Well, if we followed the recipe...should be cake. A demon-violence-free-zone cake.

Lorne ,'Why We Fight'


Fan Fiction: Writers, Readers, and Enablers  

This thread is for fanfic recs, links, and discussion, but not for actual posting of fanfic.


Corinna - May 01, 2003 10:47:58 am PDT #5259 of 10000
Bill, my friend, strange deeds are afoot at the Circle K.

I like the idea of the going-grey day, but I'm a little ooked out by the Wall of Shame thing for plagiarists up at the same site.


bitterchick - May 01, 2003 10:48:53 am PDT #5260 of 10000

I'd almost say that's the craziest thing I've heard in a long time.

You know, I'd have said you were right if I hadn't heard this crazier thing. Which I may discuss in LJ later. I was laughing for hours on the phone last night about it.


Theodosia - May 01, 2003 10:52:13 am PDT #5261 of 10000
'we all walk this earth feeling we are frauds. The trick is to be grateful and hope the caper doesn't end any time soon"

Plagiarists should be exposed. Some of them are pretty sad emotional basketcases, notwithstanding.


Consuela - May 01, 2003 10:56:30 am PDT #5262 of 10000
We are Buffistas. This isn't our first apocalypse. -- Pix

People who created the vid politely asked him to take them down, and he refused! The hell?

Ah, but you see, in his tiny brain, the vidders had no rights in the work, since it's merely snips of other people's work spliced together without permission. He seems to think making a vid is like clipping headlines from a newspaper and taping them to construction paper.

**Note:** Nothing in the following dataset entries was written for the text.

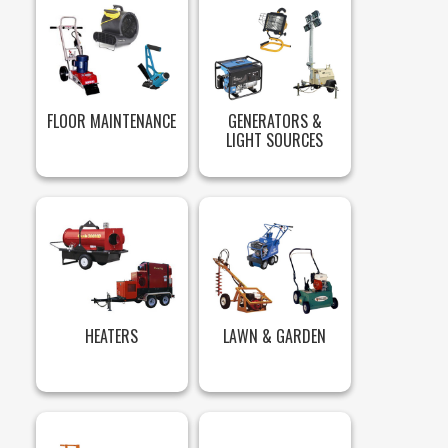
FLOOR MAINTENANCE
GENERATORS &
LIGHT SOURCES
HEATERS
LAWN & GARDEN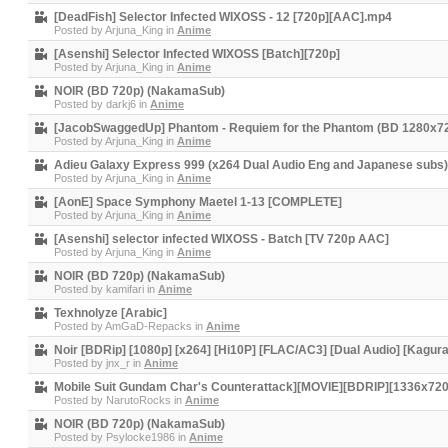
[DeadFish] Selector Infected WIXOSS - 12 [720p][AAC].mp4
Posted by
Arjuna_King
in
Anime
[Asenshi] Selector Infected WIXOSS [Batch][720p]
Posted by
Arjuna_King
in
Anime
NOIR (BD 720p) (NakamaSub)
Posted by
darkj6
in
Anime
[JacobSwaggedUp] Phantom - Requiem for the Phantom (BD 1280x7
Posted by
Arjuna_King
in
Anime
Adieu Galaxy Express 999 (x264 Dual Audio Eng and Japanese sub
Posted by
Arjuna_King
in
Anime
[AonE] Space Symphony Maetel 1-13 [COMPLETE]
Posted by
Arjuna_King
in
Anime
[Asenshi] selector infected WIXOSS - Batch [TV 720p AAC]
Posted by
Arjuna_King
in
Anime
NOIR (BD 720p) (NakamaSub)
Posted by
kamifari
in
Anime
Texhnolyze [Arabic]
Posted by
AmGaD-Repacks
in
Anime
Noir [BDRip] [1080p] [x264] [Hi10P] [FLAC/AC3] [Dual Audio] [Kagura
Posted by
jnx_r
in
Anime
Mobile Suit Gundam Char's Counterattack][MOVIE][BDRIP][1336x72
Posted by
NarutoRocks
in
Anime
NOIR (BD 720p) (NakamaSub)
Posted by
Psylocke1986
in
Anime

I read the thread, was tempted to send them off to read Rebecca Tushnet's Yale Law Review article on the intellectual property interest inherent in derivative creative works, and then thought better of it. That kind of person can't handle all the multi-syllabics and footnotes...

Anyone who's created something knows that vidders and ficcers have a legitimate (if not well-recognized) ownership interest in their product. Even if there is no enforcement mechanism in place, it's a gross violation of community standards to take someone else's work and distribute it or change it without their permission.

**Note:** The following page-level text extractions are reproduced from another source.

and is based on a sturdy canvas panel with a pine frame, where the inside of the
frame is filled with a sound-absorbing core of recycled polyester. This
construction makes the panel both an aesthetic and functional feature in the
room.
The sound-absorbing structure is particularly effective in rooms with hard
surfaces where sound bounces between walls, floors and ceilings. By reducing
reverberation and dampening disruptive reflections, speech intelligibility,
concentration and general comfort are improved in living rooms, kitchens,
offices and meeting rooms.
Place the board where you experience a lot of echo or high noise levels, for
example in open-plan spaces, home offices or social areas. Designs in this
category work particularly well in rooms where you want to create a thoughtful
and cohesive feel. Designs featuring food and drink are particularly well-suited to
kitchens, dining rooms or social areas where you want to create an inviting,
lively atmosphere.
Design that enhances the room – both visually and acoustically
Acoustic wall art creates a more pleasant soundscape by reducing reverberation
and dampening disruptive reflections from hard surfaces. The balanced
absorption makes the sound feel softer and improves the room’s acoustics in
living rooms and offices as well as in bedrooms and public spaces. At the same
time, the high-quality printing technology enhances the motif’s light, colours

The problem, of course, is that it's damned near impossible to enforce such community standards. I have yet to hear of a fan who's rich enough and crazy enough to take such a case to court, and I'd be terrified of the judge, because all it would take would be one conspitated judge for this whole infrastructure to come tumbling down...


Corinna - May 01, 2003 10:57:12 am PDT #5263 of 10000
Bill, my friend, strange deeds are afoot at the Circle K.

Yeah, they should, but that doesn't mean people can't learn from their mistakes, or should always be branded as a result.

(ETA: I was replying to Theodosia.)


askye - May 01, 2003 10:58:31 am PDT #5264 of 10000
Thrive to spite them

See, I want to know who's stealing stuff. I don't want to end up reading a story or watching a vid and liking it and not realizing that someone stole that work.


Consuela - May 01, 2003 10:58:52 am PDT #5265 of 10000
We are Buffistas. This isn't our first apocalypse. -- Pix

Oh, and I'm not even going to touch the claim that thousands of people would be attracted to Firefly by watching vids. I mean, really: vids are for invested fans, and don't do much to attract newbies to a show. You generally have to know the characters and the show to get what a vid is telling you. Otherwise it's just pretty pictures set to music.

The guy's a nut, and a stupid one at that.


Corinna - May 01, 2003 11:01:01 am PDT #5266 of 10000
Bill, my friend, strange deeds are afoot at the Circle K.

Well, what if you're a plagiarist who gets caught, apologizes, takes down the work, and goes on to write original material in the same fandom? To take a hypothetical example that in no way is happening right now in SV?


Corinna - May 01, 2003 11:01:57 am PDT #5267 of 10000
Bill, my friend, strange deeds are afoot at the Circle K.

And, also, what if someone uses that same information not to avoid someone's work, but to mailbomb the plagiarist, and shut down the mailserver for the entire ISP?

This is actually more what I'm worried about, stuff like that.


Theodosia - May 01, 2003 11:11:02 am PDT #5268 of 10000
'we all walk this earth feeling we are frauds. The trick is to be grateful and hope the caper doesn't end any time soon"

Actually, I know a plagiarism case in professional horror fiction that pretty much derailed a legitimate career. "Dawn Dunn" was actually two sisters; one mostly did detailed plots and the other handled the expanded prose. First sister started stealing plots (somewhat changed) from Dean Koontz' earlier and more obscure novels,which second sister, who hadn't read them, dutifully wrote out.

As they got more contracts and started writing faster, first sister began lifting whole sections, omitting changing details. About four books down the road, a Koontz fan reported back to Koontz, Koontz got his lawyer and publisher on the case and all hell broke loose. Second sister really hadn't known, but whatever she's written on her own and submitted on her own since then has been blackballed by most legitimate publishers on general principle.